» WORK REQUIRED: Your answer must be the exact lines from the one holding "Figure 1-3 Removing Old Fan Pipe" through the final line of the records below, both included, and nothing more.

[[ SUPPLIED MATERIAL, beginning ]]

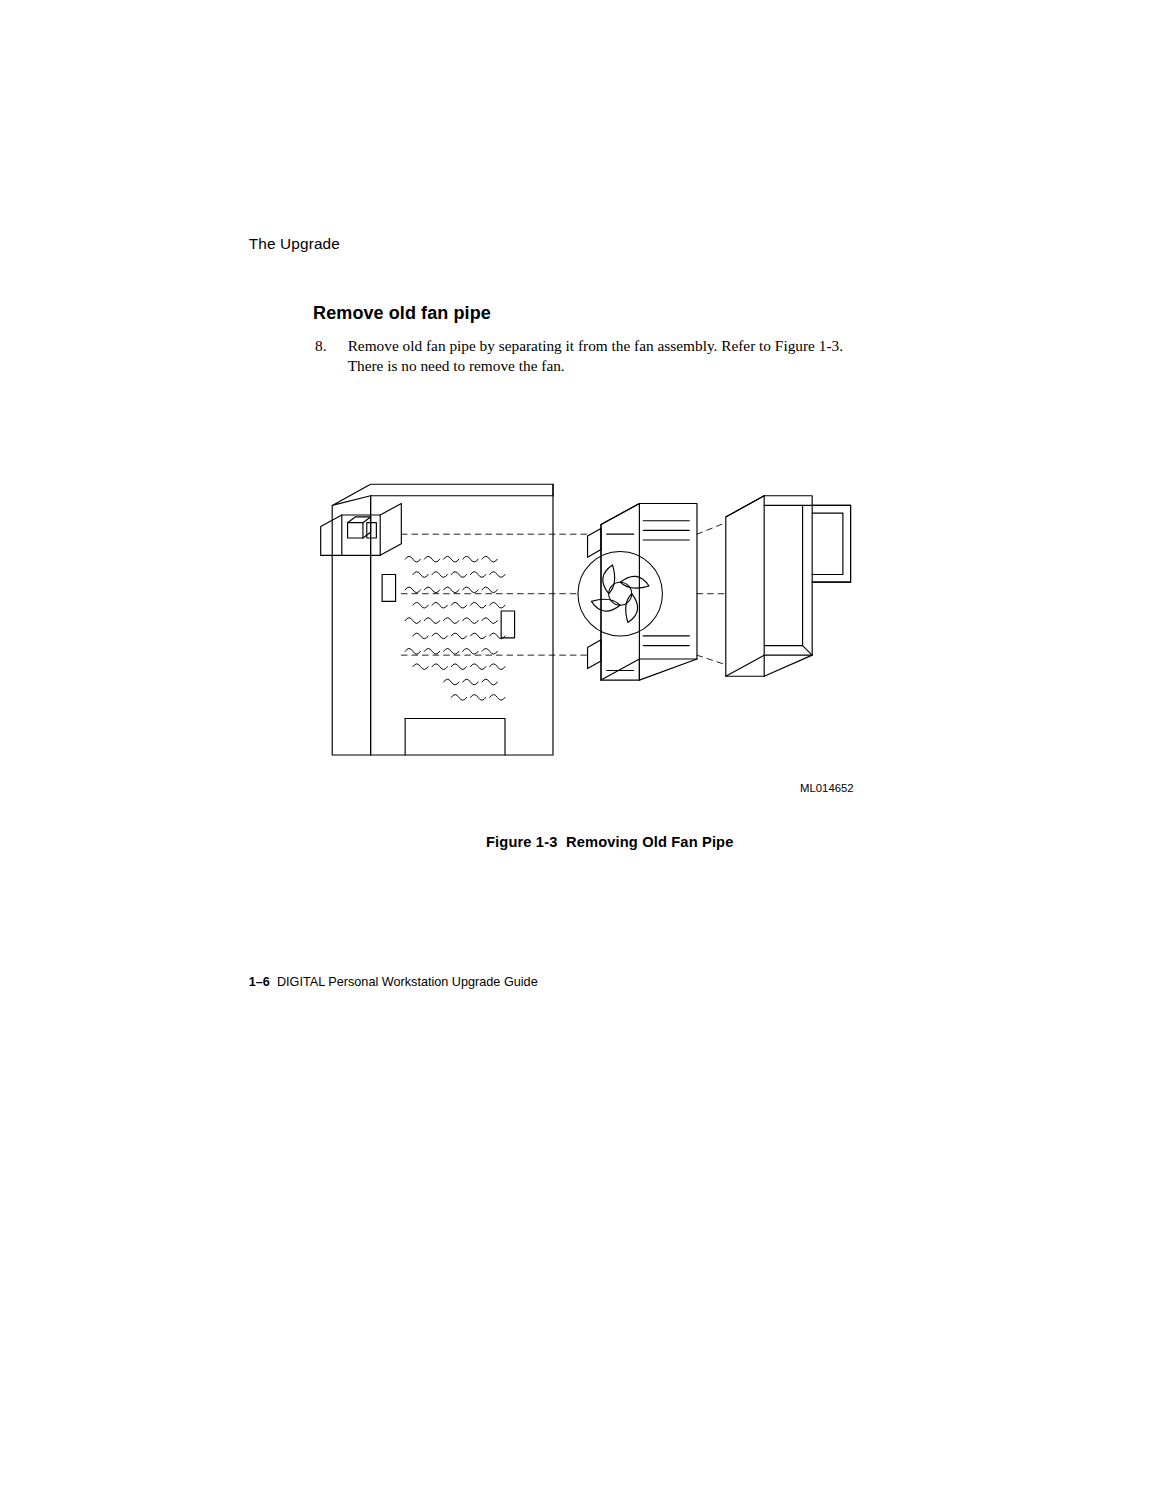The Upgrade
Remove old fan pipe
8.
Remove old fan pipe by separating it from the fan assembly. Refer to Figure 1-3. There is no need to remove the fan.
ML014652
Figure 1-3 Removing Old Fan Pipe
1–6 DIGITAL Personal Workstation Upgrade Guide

[[ SUPPLIED MATERIAL, end ]]

» TASK RESULT:
Figure 1-3 Removing Old Fan Pipe
1–6 DIGITAL Personal Workstation Upgrade Guide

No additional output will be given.